The BJP lost both their seats.
Trinamool chief Mamata Banerjee was the only person from her party to retain her seat; she won from Kolkata South with a drastically reduced margin of a little over 98,000 as against the 2.14 lakh plus votes she polled in 1999.
The LF must, no doubt, be pleased with their performance; West Bengal Chief Minister Budhhadeb Bhattacherjee had predicted an increase of only three to four seats for the Front.
The highlight was the LF's performance in the urban areas; they won two of the proper Kolkata seats that had been the Trinamool's strongholds since their creation in 1998.
The Trinamool's defeat was the culmination of the steady decline in Mamata's mass base, provoked by her recent whimsical decisions.
After her meteoric rise that began in 1998, when she walked out of the Congress to float the Trinamool Congress as a 'real' alternative to the Left Front, the firebrand leader apparently alienated her supporters because of her flip-flop antics since 2000.
She first walked out of the Vajpayee government in protest against the petrol price hike. Then, she deserted the NDA in the wake of the Tehelka controversy and formed an alliance with the Congress for the 2001 West Bengal assembly elections. When this attempt to oust the Marxists also failed, she returned to the NDA in a mere six months. All this resulted in a further erosion of her credibility.
Last year, Mamata again cancelled her plan of joining the Vajpayee government at the eleventh hour, in protest against the move to induct her party colleague Sudip Bandyopadhyay as well. She finally joined the government later last year.
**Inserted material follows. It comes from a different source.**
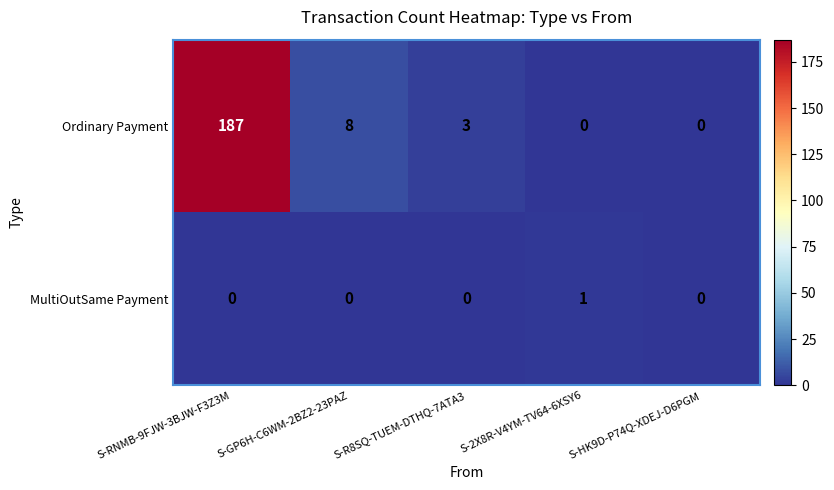

Is it true that Ordinary Payment equals 329 at S-RNMB-9FJW-3BJW-F3Z3M?

False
Her tantrums apparently led to a large-scale erosion in the anti-Left voter base that had sided with the Trinamool in 1998 and 1999 to give her a massive victory.
This was evident in last year's statewide panchayat elections, when the Congress began emerging as the main opposition in the state at the expense of the Trinamool.
Apparently the Muslims as well as the middle class deserted Mamata and the NDA this time, leading to their rout in the state.
The erosion in Mamata's mass base led to an increase in the support for the Congress. Realising this, Pranab Mukherjee jumped into the electoral fray once again after 24 years and wrested the CPI (M) seat in Jangipur. The last two times he contested -- in 1977 and 1980 -- he was defeated.
The consolidation of the anti-Left vote also helped the Congress wrest Darjeeling and Murshidabad from the CPI (M), even as its leaders, Ghani Khan Choudhury, Priyaranjan Dasmunshi and Adhir Choudhury retained their seats.
The anti-NDA wave was so strong that Mamata's poll ally in the state, the BJP, bit the dust as well. Both its Union ministers, Satyabrata Mukherjee and Tapan Sikdar, failed to retain their seats.
The CPI (M), meanwhile, made a strong comeback in Kolkata in addition to its spectacular showing in the suburbs where it wrested back the red citadels of Dum Dum and Jadavpur.
The LF was also able to increase the percentage of votes it polled in the seats it wrested from the Trinamool. Its candidates scored victories with high margins, proof of the severe erosion in the Opposition's vote bank.
The margins of victory were as high as five lakh at Aramabagh, which was retained by CPI (M)'s Anil Basu. At Burdwan, CPI (M)'s Nikhilananda Sar won by a margin of 4.67 lakh votes. At Bishnupur, new CPI (M) face Sushmita Bauri won by a margin of more than three lakh votes.